§ PROMPT
Please read the records below and return each line holding the string "παιδιά".

Start of Block

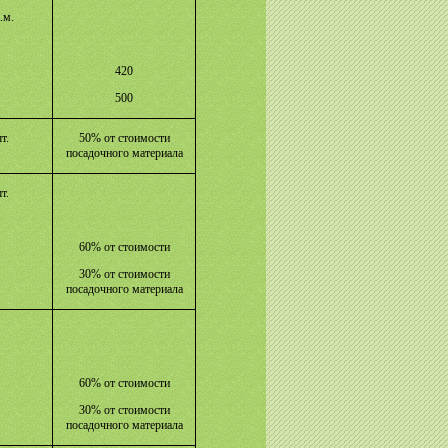
.м.
420
500
т.
50% от стоимости
посадочного материала
т.
60% от стоимости
30% от стоимости
посадочного материала
60% от стоимости
30% от стоимости
посадочного материала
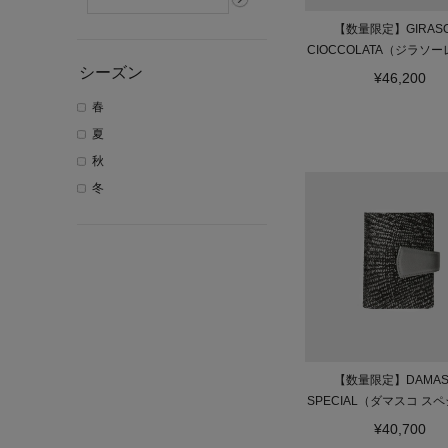
【数量限定】GIRASO
CIOCCOLATA（ジラソー
シーズン
ラータ）長財布ミ
¥46,200
春
夏
秋
冬
【数量限定】DAMAS
SPECIAL（ダマスコ ス
二つ折り財布
¥40,700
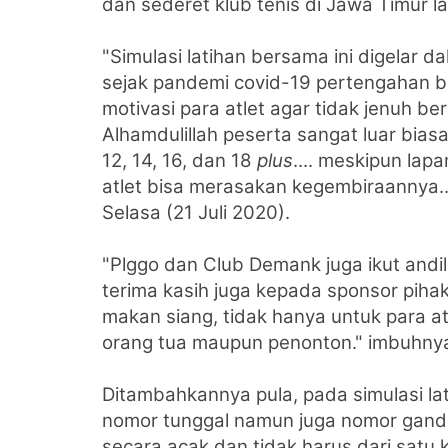
dan sederet klub tenis di Jawa Timur la
"Simulasi latihan bersama ini digelar
sejak pandemi covid-19 pertengahan bu
motivasi para atlet agar tidak jenuh be
A
lhamdulillah peserta sangat luar bias
12, 14, 16, dan 18
plus
.... meskipun la
atlet bisa merasakan kegembiraannya..
Selasa (21 Juli 2020).
"Plggo dan Club Demank juga ikut andi
terima kasih juga kepada sponsor piha
makan siang, tidak hanya untuk para at
orang tua maupun penonton." imbuhny
Ditambahkannya pula, pada simulasi la
nomor tunggal namun juga nomor ganda
secara acak dan tidak harus dari satu 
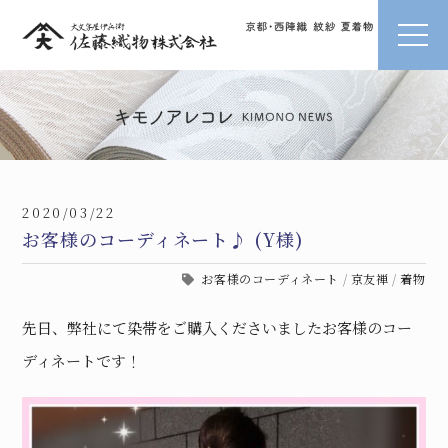
2020/03/22
お客様のコーディネート♪ (Y様)
お客様のコーディネート
/
京友禅
/
着物
先日、弊社にて染帯をご購入くださいましたお客様のコー
ディネートです！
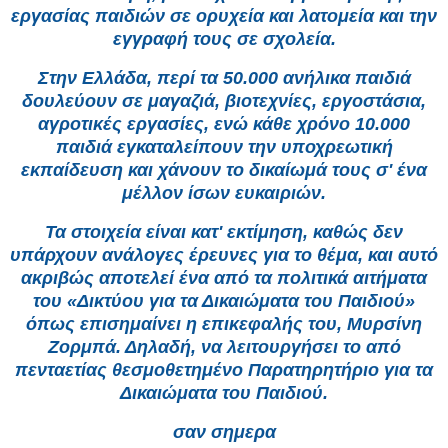
εργασίας παιδιών σε ορυχεία και λατομεία και την
εγγραφή τους σε σχολεία.
Στην Ελλάδα, περί τα 50.000 ανήλικα παιδιά
δουλεύουν σε μαγαζιά, βιοτεχνίες, εργοστάσια,
αγροτικές εργασίες, ενώ κάθε χρόνο 10.000
παιδιά εγκαταλείπουν την υποχρεωτική
εκπαίδευση και χάνουν το δικαίωμά τους σ' ένα
μέλλον ίσων ευκαιριών.
Τα στοιχεία είναι κατ' εκτίμηση, καθώς δεν
υπάρχουν ανάλογες έρευνες για το θέμα, και αυτό
ακριβώς αποτελεί ένα από τα πολιτικά αιτήματα
του «Δικτύου για τα Δικαιώματα του Παιδιού»
όπως επισημαίνει η επικεφαλής του, Μυρσίνη
Ζορμπά. Δηλαδή, να λειτουργήσει το από
πενταετίας θεσμοθετημένο Παρατηρητήριο για τα
Δικαιώματα του Παιδιού.
σαν σημερα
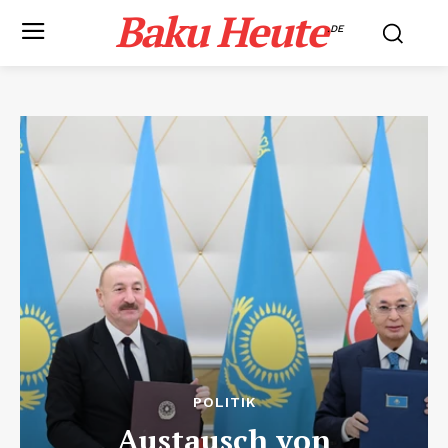
Baku Heute
.DE
POLITIK
Austausch von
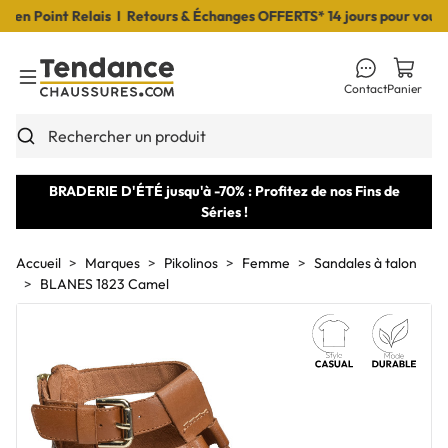
 Point Relais I Retours & Échanges OFFERTS* 14 jours pour vous déc
Contact
Panier
Toggle Menu
Rechercher un produit
BRADERIE D'ÉTÉ jusqu'à -70% : Profitez de nos Fins de
Séries !
Accueil
Marques
Pikolinos
Femme
Sandales à talon
BLANES 1823 Camel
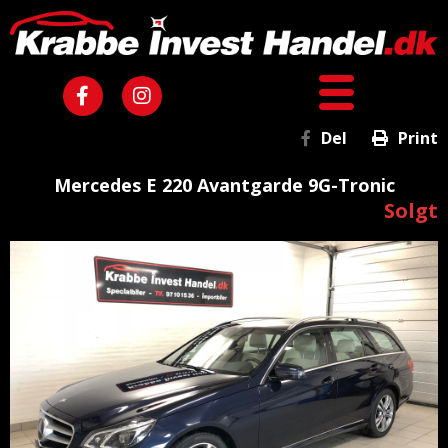
Del
Print
Mercedes E 220 Avantgarde 9G-Tronic
Solgt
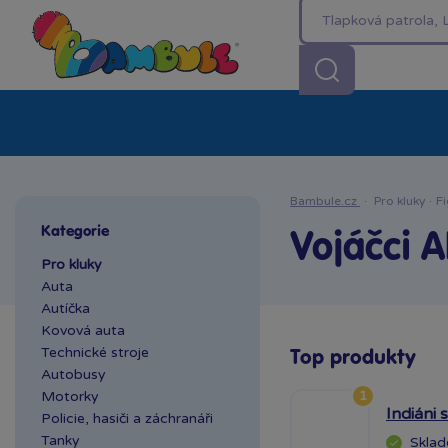
Kategorie
Akční ceny %
Novinky
Venkovn
Bambule.cz
·
Pro kluky
·
Fi
Kategorie
Vojáčci A
Pro kluky
Auta
Autíčka
Kovová auta
Technické stroje
Top produkty
Autobusy
1
Motorky
Indiáni 
Policie, hasiči a záchranáři
Tanky
Skla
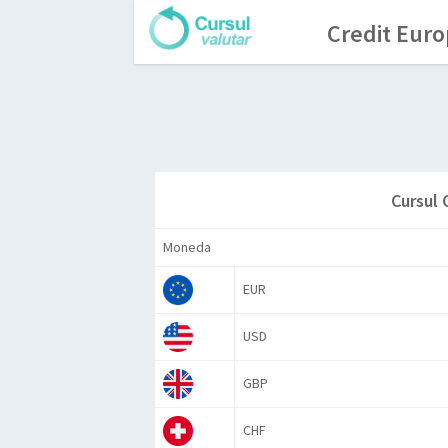
Credit Euro
Cursul 
Moneda
EUR
USD
GBP
CHF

End of Block

§ SOLUTION TO THIS EXERCISE
Στην Ελλάδα, περί τα 50.000 ανήλικα παιδιά
παιδιά εγκαταλείπουν την υποχρεωτική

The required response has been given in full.